GIVEN TASK:
Could you copy every line of the records below word for word, keeping them in the same order?

INPUT FOR THIS TASK:
= = = =

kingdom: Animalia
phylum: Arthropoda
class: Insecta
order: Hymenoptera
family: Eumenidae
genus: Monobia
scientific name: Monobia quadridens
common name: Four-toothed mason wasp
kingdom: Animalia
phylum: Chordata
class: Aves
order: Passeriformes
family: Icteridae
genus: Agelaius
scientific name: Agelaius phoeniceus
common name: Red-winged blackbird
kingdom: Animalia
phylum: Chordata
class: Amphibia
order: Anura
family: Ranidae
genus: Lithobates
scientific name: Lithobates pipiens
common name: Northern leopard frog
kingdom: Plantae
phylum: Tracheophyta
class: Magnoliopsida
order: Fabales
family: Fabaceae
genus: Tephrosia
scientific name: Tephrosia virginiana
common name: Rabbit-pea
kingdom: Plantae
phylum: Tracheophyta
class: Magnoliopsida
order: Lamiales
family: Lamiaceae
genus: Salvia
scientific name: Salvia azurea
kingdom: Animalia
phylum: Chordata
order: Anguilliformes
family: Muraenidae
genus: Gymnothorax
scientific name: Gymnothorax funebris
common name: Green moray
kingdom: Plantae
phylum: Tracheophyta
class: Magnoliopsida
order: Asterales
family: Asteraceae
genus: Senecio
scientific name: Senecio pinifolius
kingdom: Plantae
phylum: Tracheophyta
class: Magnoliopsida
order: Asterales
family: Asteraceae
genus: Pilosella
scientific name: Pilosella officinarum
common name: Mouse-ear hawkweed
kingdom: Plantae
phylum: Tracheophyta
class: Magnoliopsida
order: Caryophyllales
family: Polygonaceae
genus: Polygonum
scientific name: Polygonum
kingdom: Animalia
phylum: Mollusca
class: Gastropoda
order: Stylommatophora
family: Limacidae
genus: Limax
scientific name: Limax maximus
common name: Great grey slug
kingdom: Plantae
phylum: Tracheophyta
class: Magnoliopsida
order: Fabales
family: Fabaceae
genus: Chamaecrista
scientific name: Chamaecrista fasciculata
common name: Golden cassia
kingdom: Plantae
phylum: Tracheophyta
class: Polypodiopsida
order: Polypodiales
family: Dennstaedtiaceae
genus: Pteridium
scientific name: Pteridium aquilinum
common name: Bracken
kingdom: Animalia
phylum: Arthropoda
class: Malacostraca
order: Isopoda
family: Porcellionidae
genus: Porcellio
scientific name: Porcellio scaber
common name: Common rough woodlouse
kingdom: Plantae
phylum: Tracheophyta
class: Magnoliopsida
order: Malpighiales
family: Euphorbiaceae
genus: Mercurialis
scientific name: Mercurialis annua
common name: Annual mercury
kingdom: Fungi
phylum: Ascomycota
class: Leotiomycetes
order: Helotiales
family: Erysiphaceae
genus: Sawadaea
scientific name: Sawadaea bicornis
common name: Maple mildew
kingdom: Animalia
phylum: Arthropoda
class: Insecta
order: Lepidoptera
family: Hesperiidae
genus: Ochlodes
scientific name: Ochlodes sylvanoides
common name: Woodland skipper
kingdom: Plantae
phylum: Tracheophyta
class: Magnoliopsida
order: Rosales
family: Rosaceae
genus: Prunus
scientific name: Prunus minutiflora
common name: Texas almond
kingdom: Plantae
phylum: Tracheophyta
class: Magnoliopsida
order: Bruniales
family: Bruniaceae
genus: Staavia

= = = =

SOLUTION TO THE EXERCISE:
kingdom: Animalia
phylum: Arthropoda
class: Insecta
order: Hymenoptera
family: Eumenidae
genus: Monobia
scientific name: Monobia quadridens
common name: Four-toothed mason wasp
kingdom: Animalia
phylum: Chordata
class: Aves
order: Passeriformes
family: Icteridae
genus: Agelaius
scientific name: Agelaius phoeniceus
common name: Red-winged blackbird
kingdom: Animalia
phylum: Chordata
class: Amphibia
order: Anura
family: Ranidae
genus: Lithobates
scientific name: Lithobates pipiens
common name: Northern leopard frog
kingdom: Plantae
phylum: Tracheophyta
class: Magnoliopsida
order: Fabales
family: Fabaceae
genus: Tephrosia
scientific name: Tephrosia virginiana
common name: Rabbit-pea
kingdom: Plantae
phylum: Tracheophyta
class: Magnoliopsida
order: Lamiales
family: Lamiaceae
genus: Salvia
scientific name: Salvia azurea
kingdom: Animalia
phylum: Chordata
order: Anguilliformes
family: Muraenidae
genus: Gymnothorax
scientific name: Gymnothorax funebris
common name: Green moray
kingdom: Plantae
phylum: Tracheophyta
class: Magnoliopsida
order: Asterales
family: Asteraceae
genus: Senecio
scientific name: Senecio pinifolius
kingdom: Plantae
phylum: Tracheophyta
class: Magnoliopsida
order: Asterales
family: Asteraceae
genus: Pilosella
scientific name: Pilosella officinarum
common name: Mouse-ear hawkweed
kingdom: Plantae
phylum: Tracheophyta
class: Magnoliopsida
order: Caryophyllales
family: Polygonaceae
genus: Polygonum
scientific name: Polygonum
kingdom: Animalia
phylum: Mollusca
class: Gastropoda
order: Stylommatophora
family: Limacidae
genus: Limax
scientific name: Limax maximus
common name: Great grey slug
kingdom: Plantae
phylum: Tracheophyta
class: Magnoliopsida
order: Fabales
family: Fabaceae
genus: Chamaecrista
scientific name: Chamaecrista fasciculata
common name: Golden cassia
kingdom: Plantae
phylum: Tracheophyta
class: Polypodiopsida
order: Polypodiales
family: Dennstaedtiaceae
genus: Pteridium
scientific name: Pteridium aquilinum
common name: Bracken
kingdom: Animalia
phylum: Arthropoda
class: Malacostraca
order: Isopoda
family: Porcellionidae
genus: Porcellio
scientific name: Porcellio scaber
common name: Common rough woodlouse
kingdom: Plantae
phylum: Tracheophyta
class: Magnoliopsida
order: Malpighiales
family: Euphorbiaceae
genus: Mercurialis
scientific name: Mercurialis annua
common name: Annual mercury
kingdom: Fungi
phylum: Ascomycota
class: Leotiomycetes
order: Helotiales
family: Erysiphaceae
genus: Sawadaea
scientific name: Sawadaea bicornis
common name: Maple mildew
kingdom: Animalia
phylum: Arthropoda
class: Insecta
order: Lepidoptera
family: Hesperiidae
genus: Ochlodes
scientific name: Ochlodes sylvanoides
common name: Woodland skipper
kingdom: Plantae
phylum: Tracheophyta
class: Magnoliopsida
order: Rosales
family: Rosaceae
genus: Prunus
scientific name: Prunus minutiflora
common name: Texas almond
kingdom: Plantae
phylum: Tracheophyta
class: Magnoliopsida
order: Bruniales
family: Bruniaceae
genus: Staavia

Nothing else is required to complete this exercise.